## Data:
Segment Open
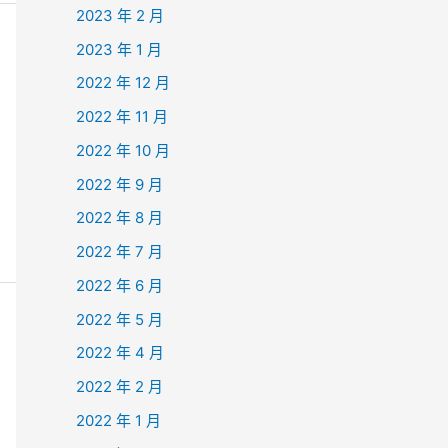
2023 年 2 月
2023 年 1 月
2022 年 12 月
2022 年 11 月
2022 年 10 月
2022 年 9 月
2022 年 8 月
2022 年 7 月
2022 年 6 月
2022 年 5 月
2022 年 4 月
2022 年 2 月
2022 年 1 月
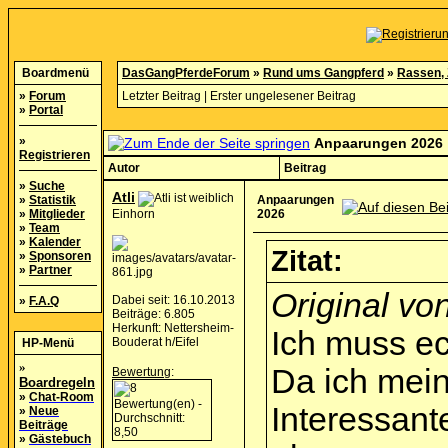
Boardmenü
DasGangPferdeForum
»
Rund ums Gangpferd
»
Rassen, 
»
Forum
Letzter Beitrag
|
Erster ungelesener Beitrag
»
Portal
»
Anpaarungen 2026
Registrieren
Autor
Beitrag
»
Suche
Atli
»
Statistik
Anpaarungen
»
Mitglieder
Einhorn
2026
»
Team
»
Kalender
Zitat:
»
Sponsoren
»
Partner
Original von
Dabei seit: 16.10.2013
»
F.A.Q
Beiträge: 6.805
Herkunft: Nettersheim-
Ich muss ec
Bouderat h/Eifel
HP-Menü
»
Da ich meine
Bewertung
:
Boardregeln
»
Chat-Room
Interessant
»
Neue
Beiträge
»
Gästebuch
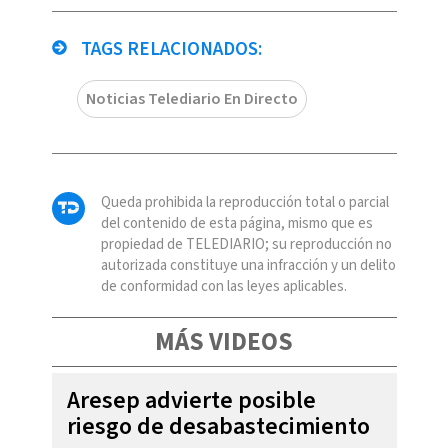
TAGS RELACIONADOS:
Noticias Telediario En Directo
Queda prohibida la reproducción total o parcial
del contenido de esta página, mismo que es
propiedad de TELEDIARIO; su reproducción no
autorizada constituye una infracción y un delito
de conformidad con las leyes aplicables.
MÁS VIDEOS
Aresep advierte posible
riesgo de desabastecimiento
Segment Closed
## What is being asked:
Line by line, write out the material exactly, leaving the images out.

## Solution below:
2023 年 2 月
2023 年 1 月
2022 年 12 月
2022 年 11 月
2022 年 10 月
2022 年 9 月
2022 年 8 月
2022 年 7 月
2022 年 6 月
2022 年 5 月
2022 年 4 月
2022 年 2 月
2022 年 1 月
Boardmenü
DasGangPferdeForum
»
Rund ums Gangpferd
»
Rassen, 
»
Forum
Letzter Beitrag
|
Erster ungelesener Beitrag
»
Portal
»
Anpaarungen 2026
Registrieren
Autor
Beitrag
»
Suche
Atli
»
Statistik
Anpaarungen
»
Mitglieder
Einhorn
2026
»
Team
»
Kalender
Zitat:
»
Sponsoren
»
Partner
Original von
Dabei seit: 16.10.2013
»
F.A.Q
Beiträge: 6.805
Herkunft: Nettersheim-
Ich muss ec
Bouderat h/Eifel
HP-Menü
»
Da ich meine
Bewertung
:
Boardregeln
»
Chat-Room
Interessant
»
Neue
Beiträge
»
Gästebuch
TAGS RELACIONADOS:
Noticias Telediario En Directo
Queda prohibida la reproducción total o parcial
del contenido de esta página, mismo que es
propiedad de TELEDIARIO; su reproducción no
autorizada constituye una infracción y un delito
de conformidad con las leyes aplicables.
MÁS VIDEOS
Aresep advierte posible
riesgo de desabastecimiento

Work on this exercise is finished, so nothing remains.